WHAT YOU NEED TO DO: Pick out each line below that contains the string "from", and copy those lines. Treat uppercase and lowercase letters as different.

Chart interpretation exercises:
* * *
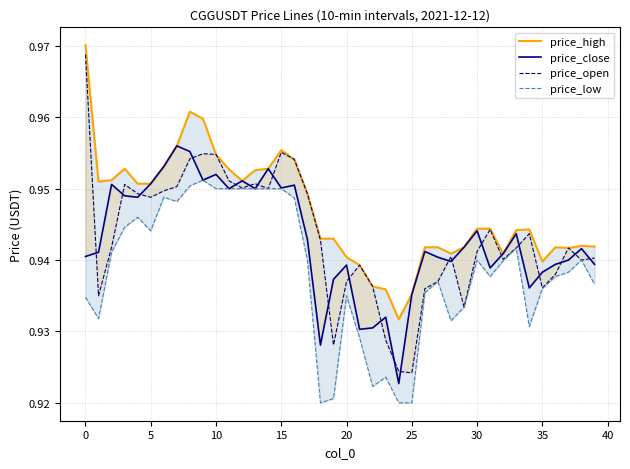

Read the price_high value at 35.

0.9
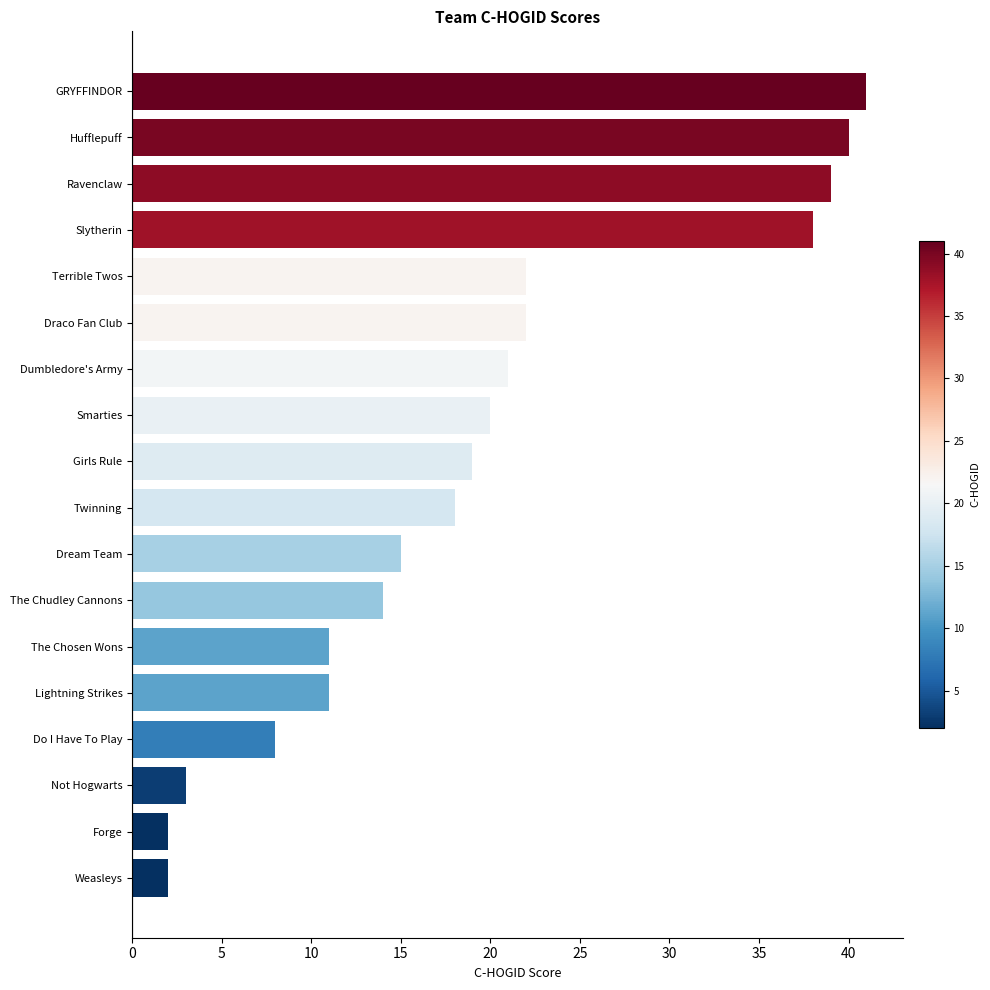

What is the change in value from Lightning Strikes to Slytherin?

+27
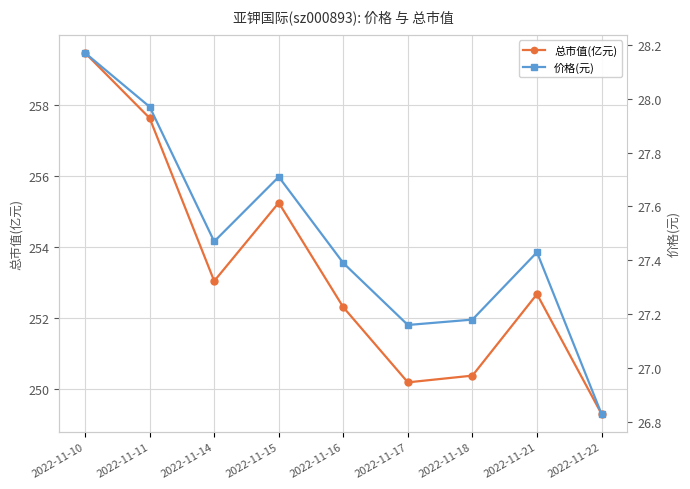

Rank the series by their average value, from highest to lowest.

总市值(亿元), 价格(元)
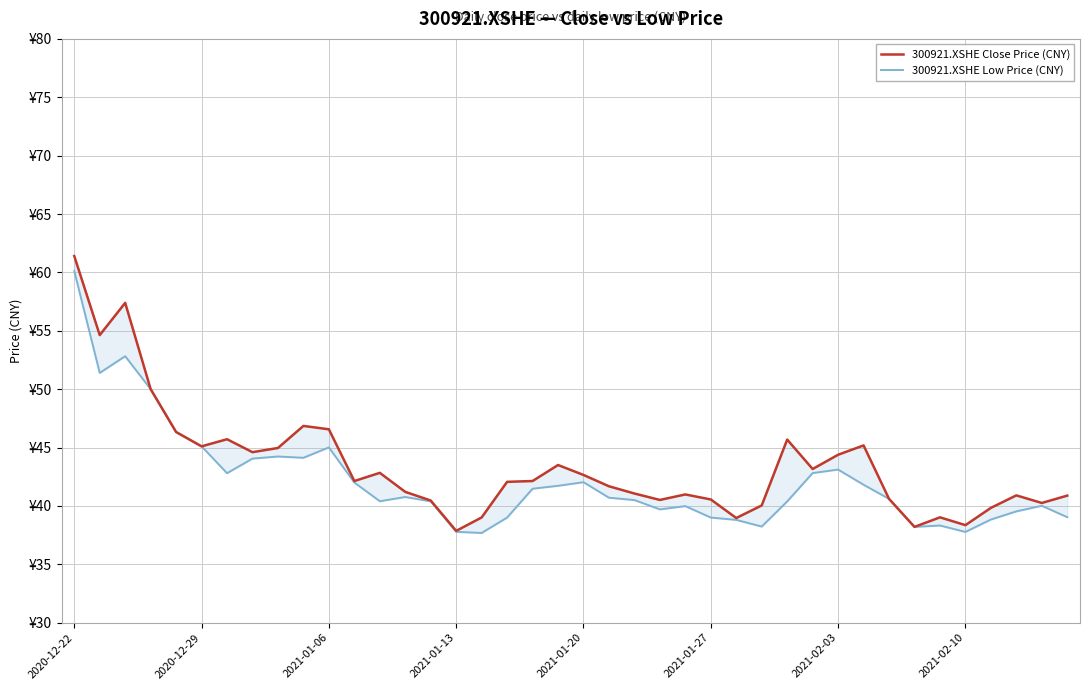

How many lines are shown in the chart?

2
* * *
YOUR RESPONSE:
What is the change in value from Lightning Strikes to Slytherin?
Rank the series by their average value, from highest to lowest.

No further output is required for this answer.